The story is about entertainment and mobile; the facts underlying it are important for you to understand. Laura Holson reports in the NYT on how the relentless pursuit of information about celebrities has washed over the mobile landscape. Anyone can become part of the paparazzi with their mobile phone and instantly upload their celebrity siting to various websites. Celebrity gossip, entertainment news, text alerts and live red carpet broadcasts can be instantly accessed from your mobile device as well ...as smartphones, with their faster connections and improved
graphics, became more popular, particularly among women, People.com
explored the idea this year of retooling its Web site to make it more
user friendly for owners of BlackBerrys and iPhones. People, like
several news organizations, including its rival E!, is creating a
specific application for the iPhone dedicated to celebrity news.
Getting beyond the tactics, she quotes these factoids - for your consideration.
- One of the most popular mobile sites for celebrity news is Yahoo Entertainment, which recently had 2.9 million visitors, according to Nielsen. Lee Ott, global director of Yahoo’s mobile search strategy and services, said that 4 out of every 10 people used oneSearch, Yahoo’s mobile service, to find entertainment and celebrity news.

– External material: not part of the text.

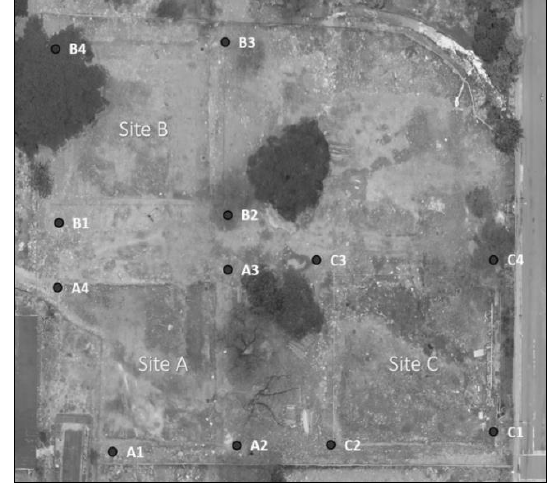
Figure 2. Aerial photo of the study area showing the three planned building sites (A, B, and C)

By contrast, Yahoo Sports had 2 million visitors and Yahoo Finance had 1.5 million, Nielsen reported. Such services are at the intersection of two powerful demographic trends: the young are entertainment obsessed, and they are addicted to their mobile phones.
- 30 percent of People magazine readers now use their mobile phone to access People.com. (Headlines and celebrity photographs are the most popular items.)
- Verizon Wireless estimates that two years ago, mobile content was consumed mostly by cellphone users older than 25 years old. Today that figure is more like 34 years old.
New mobile phones are coming to market that are making it even easier for people to have instant access to information they want when and where they want it - the iPhone may have accelerated the trend of people using their phones to access the web. “We are getting past the early adopters and attracting a more mainstream audience,” said John Najarian, executive vice president for digital media and business development for the Comcast Entertainment Group, the division of Comcast that owns E!
I recently learned that the CDC has it first pages up on a new mobile site. Is that the future of public health, health communications and social marketing, or are we simply trying to catch up with people's present reality?